SEST-524 Intelligence Analysis, Policy and Politics
Spring for 2016-2017
Clement, P
Intelligence issues have been at the center of US security policy controversies since Benedict Arnold spied for the British during the American revolution. In recent years, critics have blamed U.S. intelligence agencies for failing to prevent the 9/11 attacks, missing the mark on Iraq’s WMD capabilities, and underestimating the threat posed by Iran’s nuclear programs. Critics also have zeroed in on the collection side of the intelligence business, questioning the efficacy and morality of harsh interrogation techniques, the disclosure of NSA’s collection capabilities by Edward Snowden, or the implications of intelligence gathering in the cyber world.

These 21st century controversies have resurrected fundamental questions about the relationship between intelligence and national security policy decision-making: What role should the intelligence community play in the formulation and implementation of US foreign policy and broader national security strategy? How should one define “success” and “failure” in the intelligence business, and who should make these determinations?

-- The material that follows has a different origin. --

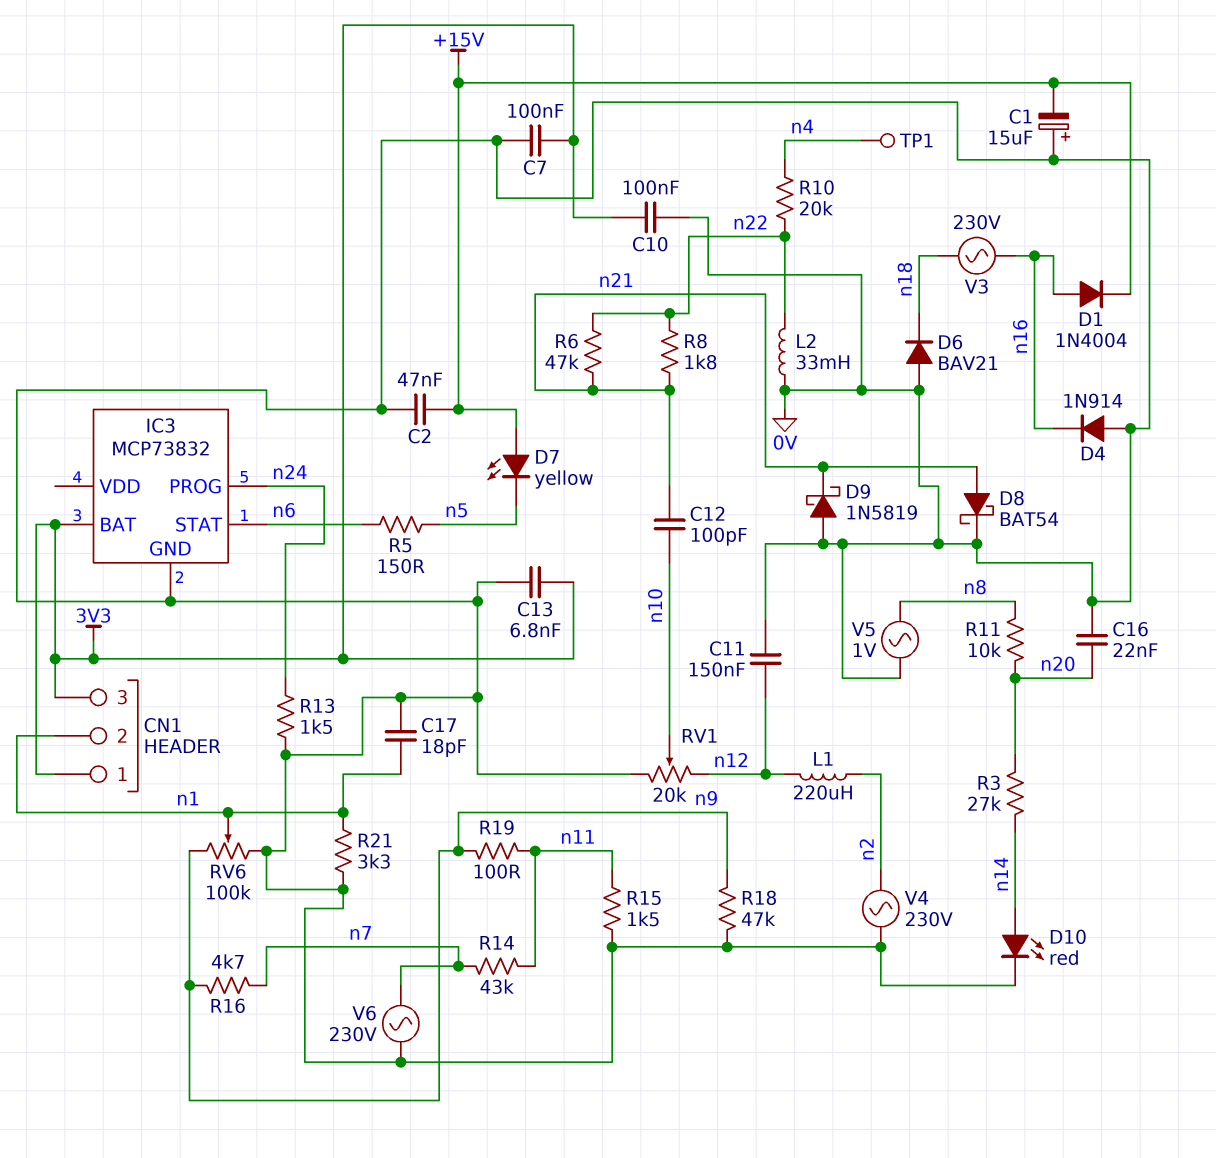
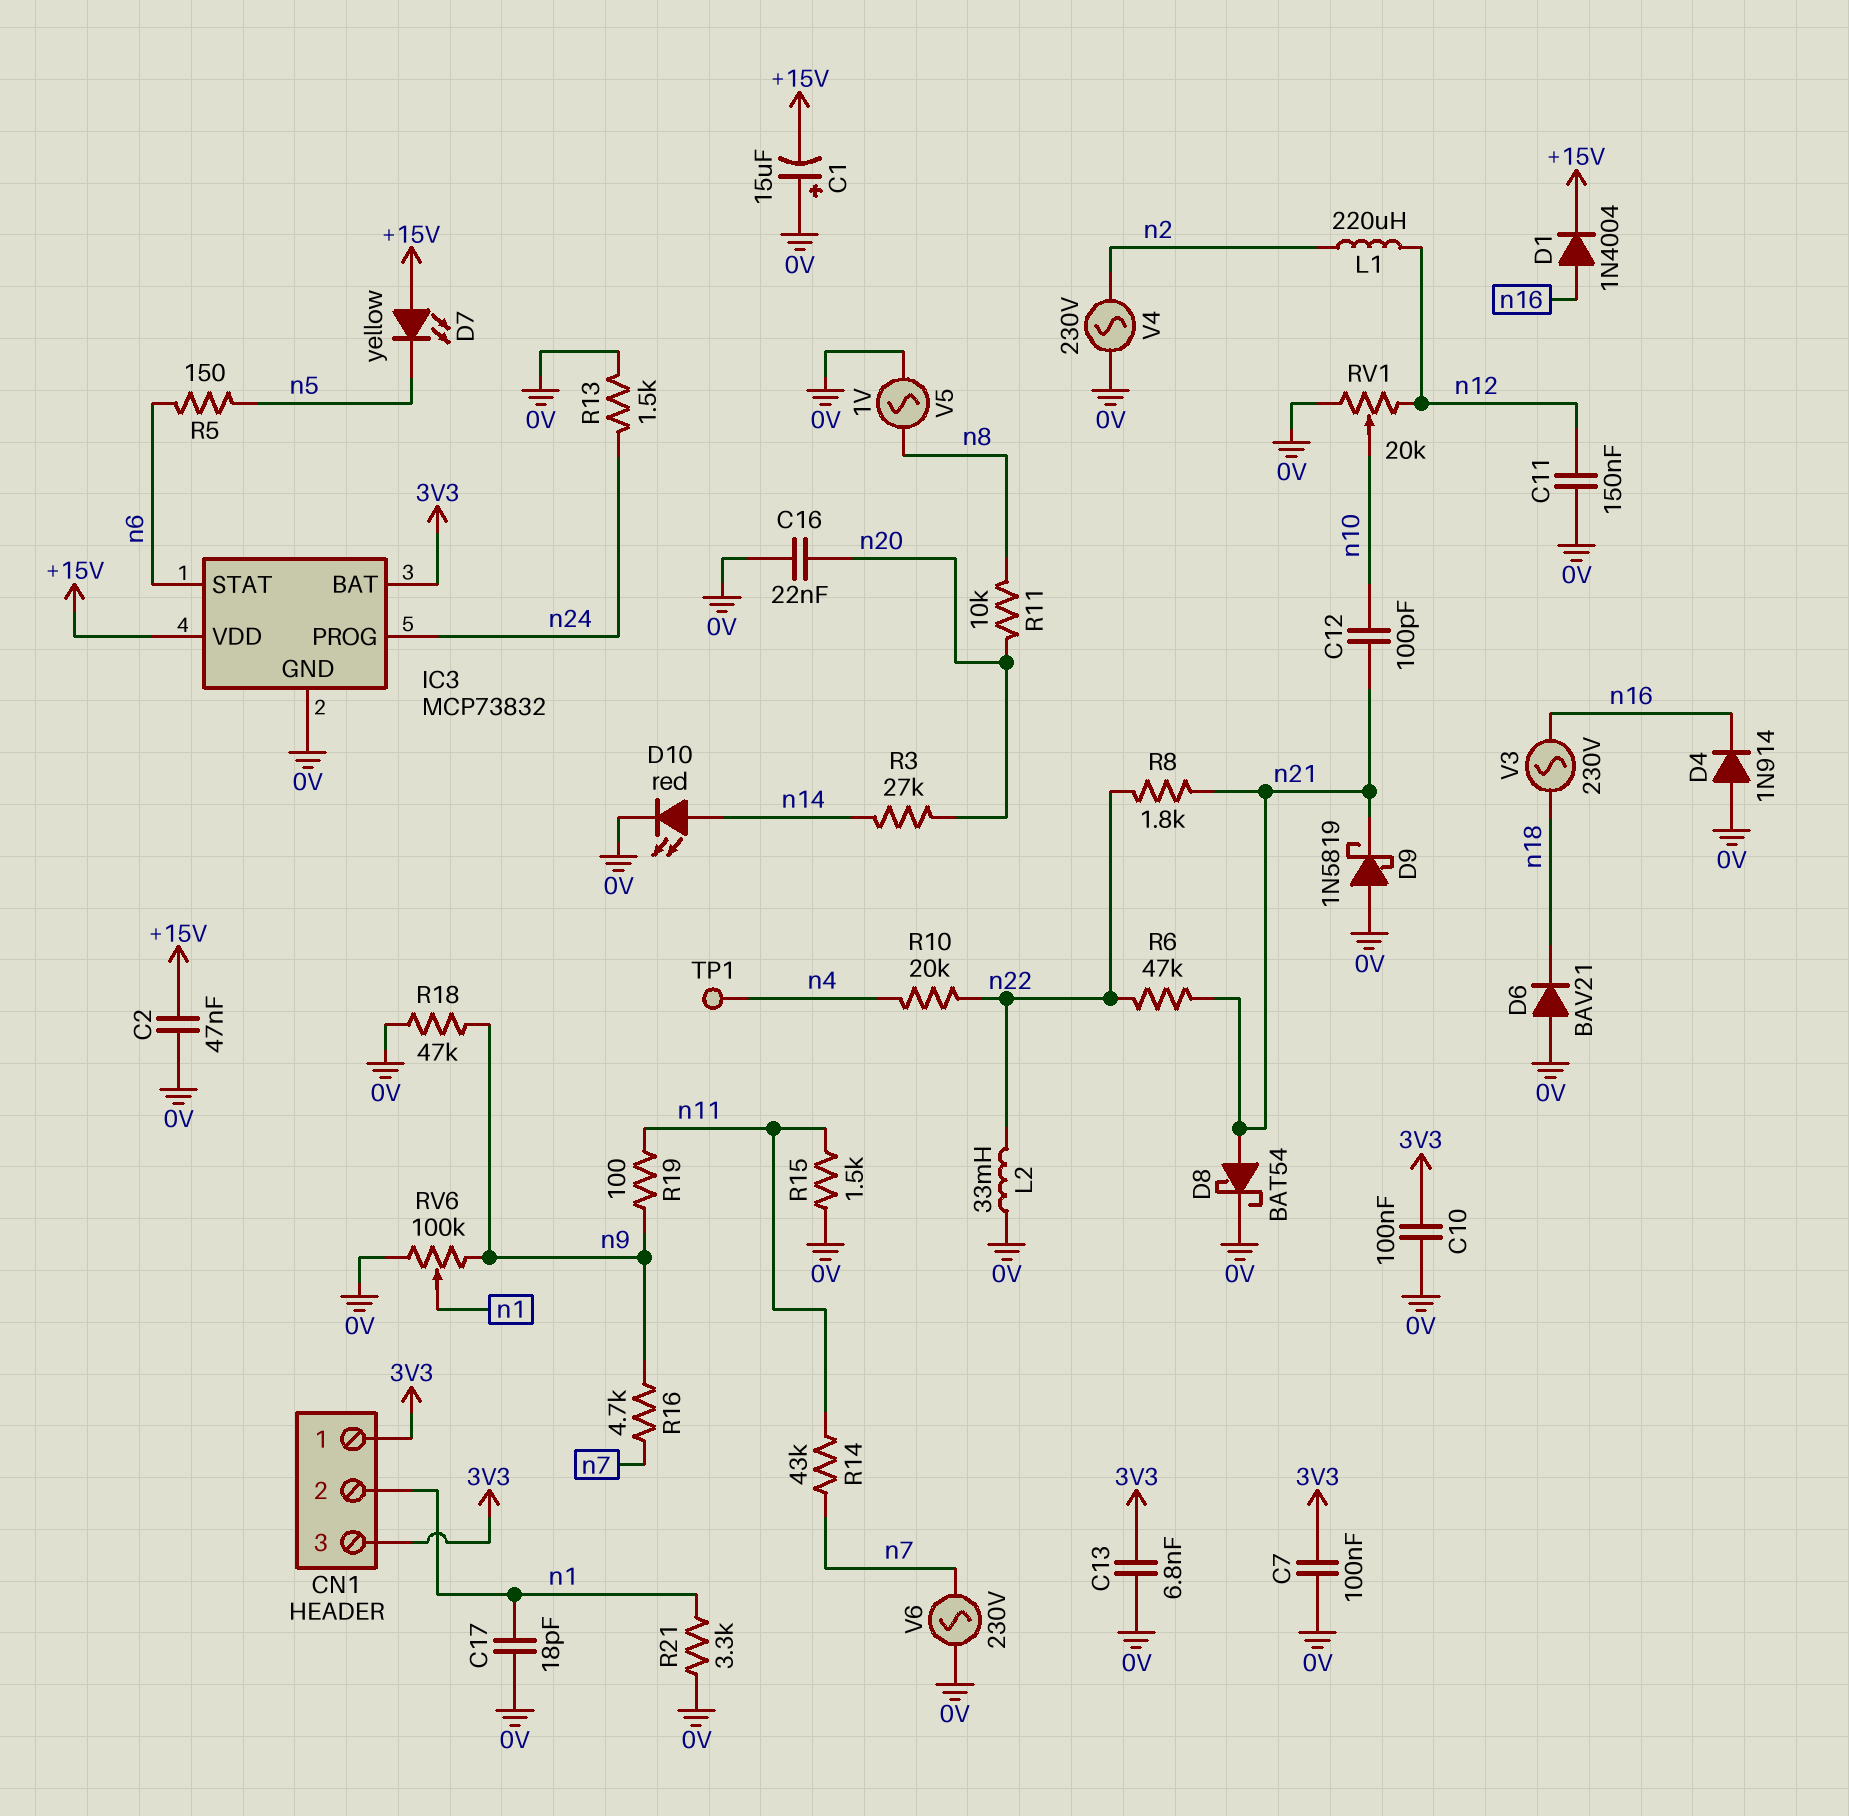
IC3 pin VDD: none -> +15V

This seminar provides an overview of the varied aspects of the intelligence business—espionage, technical collection and analysis-- and the relationship between intelligence agencies and policymakers, with a main focus on the period from World War II to the present. It also provides a short history of the U.S. intelligence community and the ongoing efforts to reform it. Finally, it discusses the uneasy role of clandestine and covert intelligence activities in a democracy.
Credits: 3
Prerequisites: None

Course syllabi
The following syllabi may help you learn more about this course (login required):
Spring '17: Clement P (file download)
Fall '16: Gannon J (file download)
Additional syllabi may be available in prior academic years.

Sections:

SEST-524-01 Intelligence Analysis
Gannon, George
This course will examine the evolution of US Intelligence Community analysis from its origins in the National Security Act of 1947 to the Bush Administration in 2003. There are no prerequisites. Students will assess the performance of IC analysis on The Soviet Strategic Threat, the Soviet Economy, the 1962 Cuban Missile Threat, Viet Nam, the 1967 and 1973 Arab-Israeli wars, Afghanistan, the collapse of Communism, German Unification, the Balkans, International Terrorism, China, North Korea, and contemporary Iraq (presence of WMD, linkage to Al Qaeda). Readings and class discussions will also focus indirectly on structure and organization of analytic programs, management challenges, tradecraft, and on IC relations with policymakers and the Congress how analysis gets done, is delivered, and is used. Students will participate in two scenario-based exercises on the production of national intelligence estimates and on policymakers' use of intelligence analysis.